• Problem to work on: Collect every line in the rows below that contains the word "confidentialité", copying each line in full. Case counts.

• Information shown:
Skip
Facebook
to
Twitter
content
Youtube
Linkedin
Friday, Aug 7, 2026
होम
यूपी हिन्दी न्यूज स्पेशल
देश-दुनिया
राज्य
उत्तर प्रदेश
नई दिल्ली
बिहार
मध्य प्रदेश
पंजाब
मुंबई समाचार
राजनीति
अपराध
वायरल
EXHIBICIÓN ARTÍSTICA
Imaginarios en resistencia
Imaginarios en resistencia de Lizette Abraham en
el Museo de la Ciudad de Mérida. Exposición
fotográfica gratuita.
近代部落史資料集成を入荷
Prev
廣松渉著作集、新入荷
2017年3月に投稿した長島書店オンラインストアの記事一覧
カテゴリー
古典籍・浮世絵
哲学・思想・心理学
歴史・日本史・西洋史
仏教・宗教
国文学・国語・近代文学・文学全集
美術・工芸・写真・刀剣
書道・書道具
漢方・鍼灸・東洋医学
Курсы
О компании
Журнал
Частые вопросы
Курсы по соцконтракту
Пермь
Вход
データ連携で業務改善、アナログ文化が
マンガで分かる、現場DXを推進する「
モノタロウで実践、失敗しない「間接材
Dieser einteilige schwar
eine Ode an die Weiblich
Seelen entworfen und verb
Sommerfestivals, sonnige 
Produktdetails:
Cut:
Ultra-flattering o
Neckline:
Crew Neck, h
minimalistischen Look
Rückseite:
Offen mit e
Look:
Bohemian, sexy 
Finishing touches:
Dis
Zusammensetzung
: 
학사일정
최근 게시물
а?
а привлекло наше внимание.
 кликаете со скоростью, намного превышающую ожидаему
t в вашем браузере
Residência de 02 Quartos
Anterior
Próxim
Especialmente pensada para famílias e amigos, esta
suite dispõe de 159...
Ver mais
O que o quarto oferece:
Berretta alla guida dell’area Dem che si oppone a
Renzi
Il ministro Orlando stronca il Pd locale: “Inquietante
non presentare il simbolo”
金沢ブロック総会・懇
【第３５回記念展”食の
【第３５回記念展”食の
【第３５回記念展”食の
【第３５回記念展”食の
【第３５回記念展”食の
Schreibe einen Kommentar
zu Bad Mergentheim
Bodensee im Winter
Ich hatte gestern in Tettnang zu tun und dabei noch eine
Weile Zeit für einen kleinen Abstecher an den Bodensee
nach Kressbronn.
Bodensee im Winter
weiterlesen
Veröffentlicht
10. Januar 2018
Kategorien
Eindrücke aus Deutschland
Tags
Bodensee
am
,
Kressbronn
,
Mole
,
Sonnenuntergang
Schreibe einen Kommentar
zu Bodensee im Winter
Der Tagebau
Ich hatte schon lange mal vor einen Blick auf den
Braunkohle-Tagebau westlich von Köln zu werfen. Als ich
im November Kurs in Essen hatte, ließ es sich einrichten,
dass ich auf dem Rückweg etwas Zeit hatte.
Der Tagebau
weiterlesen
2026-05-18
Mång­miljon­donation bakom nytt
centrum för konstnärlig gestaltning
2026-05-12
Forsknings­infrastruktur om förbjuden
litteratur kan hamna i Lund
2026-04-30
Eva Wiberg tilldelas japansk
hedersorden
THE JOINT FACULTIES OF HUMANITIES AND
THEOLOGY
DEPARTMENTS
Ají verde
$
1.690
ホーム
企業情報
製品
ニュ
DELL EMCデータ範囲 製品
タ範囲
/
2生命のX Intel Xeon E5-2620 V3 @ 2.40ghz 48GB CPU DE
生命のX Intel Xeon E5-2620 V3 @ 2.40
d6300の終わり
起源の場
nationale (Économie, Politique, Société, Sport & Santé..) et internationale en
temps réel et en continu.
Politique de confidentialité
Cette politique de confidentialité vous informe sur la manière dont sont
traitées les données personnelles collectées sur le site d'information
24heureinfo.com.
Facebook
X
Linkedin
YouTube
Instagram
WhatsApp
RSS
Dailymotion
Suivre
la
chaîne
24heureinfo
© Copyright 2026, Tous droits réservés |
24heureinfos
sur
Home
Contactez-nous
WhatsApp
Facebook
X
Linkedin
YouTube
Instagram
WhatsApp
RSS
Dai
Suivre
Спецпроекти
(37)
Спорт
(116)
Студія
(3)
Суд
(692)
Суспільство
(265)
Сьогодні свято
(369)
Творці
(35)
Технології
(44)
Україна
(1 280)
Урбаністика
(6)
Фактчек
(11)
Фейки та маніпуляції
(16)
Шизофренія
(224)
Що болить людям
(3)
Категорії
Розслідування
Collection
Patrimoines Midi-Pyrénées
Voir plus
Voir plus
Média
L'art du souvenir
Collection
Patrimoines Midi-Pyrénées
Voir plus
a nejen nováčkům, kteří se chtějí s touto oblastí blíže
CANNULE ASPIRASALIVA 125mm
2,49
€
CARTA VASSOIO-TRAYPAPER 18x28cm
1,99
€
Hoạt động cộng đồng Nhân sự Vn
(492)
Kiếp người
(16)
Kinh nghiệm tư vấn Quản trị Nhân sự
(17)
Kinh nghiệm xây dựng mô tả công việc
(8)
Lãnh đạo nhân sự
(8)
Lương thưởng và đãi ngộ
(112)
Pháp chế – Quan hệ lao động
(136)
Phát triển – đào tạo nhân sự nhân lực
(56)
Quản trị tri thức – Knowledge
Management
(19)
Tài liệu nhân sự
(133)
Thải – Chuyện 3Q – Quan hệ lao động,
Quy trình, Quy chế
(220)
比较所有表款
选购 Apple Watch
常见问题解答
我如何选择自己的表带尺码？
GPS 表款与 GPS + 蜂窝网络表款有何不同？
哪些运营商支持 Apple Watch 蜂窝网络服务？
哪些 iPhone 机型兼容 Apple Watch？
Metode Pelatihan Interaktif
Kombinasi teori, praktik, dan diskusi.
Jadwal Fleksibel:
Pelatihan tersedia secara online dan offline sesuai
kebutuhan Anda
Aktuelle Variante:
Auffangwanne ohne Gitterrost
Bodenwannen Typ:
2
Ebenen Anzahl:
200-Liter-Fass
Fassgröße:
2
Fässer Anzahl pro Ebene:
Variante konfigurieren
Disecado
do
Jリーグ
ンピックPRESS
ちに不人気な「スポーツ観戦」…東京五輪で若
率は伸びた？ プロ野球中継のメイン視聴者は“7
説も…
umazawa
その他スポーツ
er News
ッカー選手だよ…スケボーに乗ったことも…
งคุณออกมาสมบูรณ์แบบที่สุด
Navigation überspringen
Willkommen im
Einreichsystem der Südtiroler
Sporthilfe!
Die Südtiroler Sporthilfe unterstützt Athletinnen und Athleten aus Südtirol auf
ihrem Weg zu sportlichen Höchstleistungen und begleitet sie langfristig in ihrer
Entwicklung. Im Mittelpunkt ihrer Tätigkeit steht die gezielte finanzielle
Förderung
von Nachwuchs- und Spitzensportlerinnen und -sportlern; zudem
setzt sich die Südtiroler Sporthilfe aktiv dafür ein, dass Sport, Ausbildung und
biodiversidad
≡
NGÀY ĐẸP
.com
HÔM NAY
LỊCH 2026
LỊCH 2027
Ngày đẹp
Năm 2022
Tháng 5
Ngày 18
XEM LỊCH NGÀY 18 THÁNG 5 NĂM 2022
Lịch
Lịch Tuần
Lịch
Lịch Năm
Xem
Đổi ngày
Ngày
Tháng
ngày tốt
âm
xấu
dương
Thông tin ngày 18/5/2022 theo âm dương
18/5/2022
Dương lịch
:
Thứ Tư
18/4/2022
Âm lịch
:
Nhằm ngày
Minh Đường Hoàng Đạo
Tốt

• Response:
Politique de confidentialité
Cette politique de confidentialité vous informe sur la manière dont sont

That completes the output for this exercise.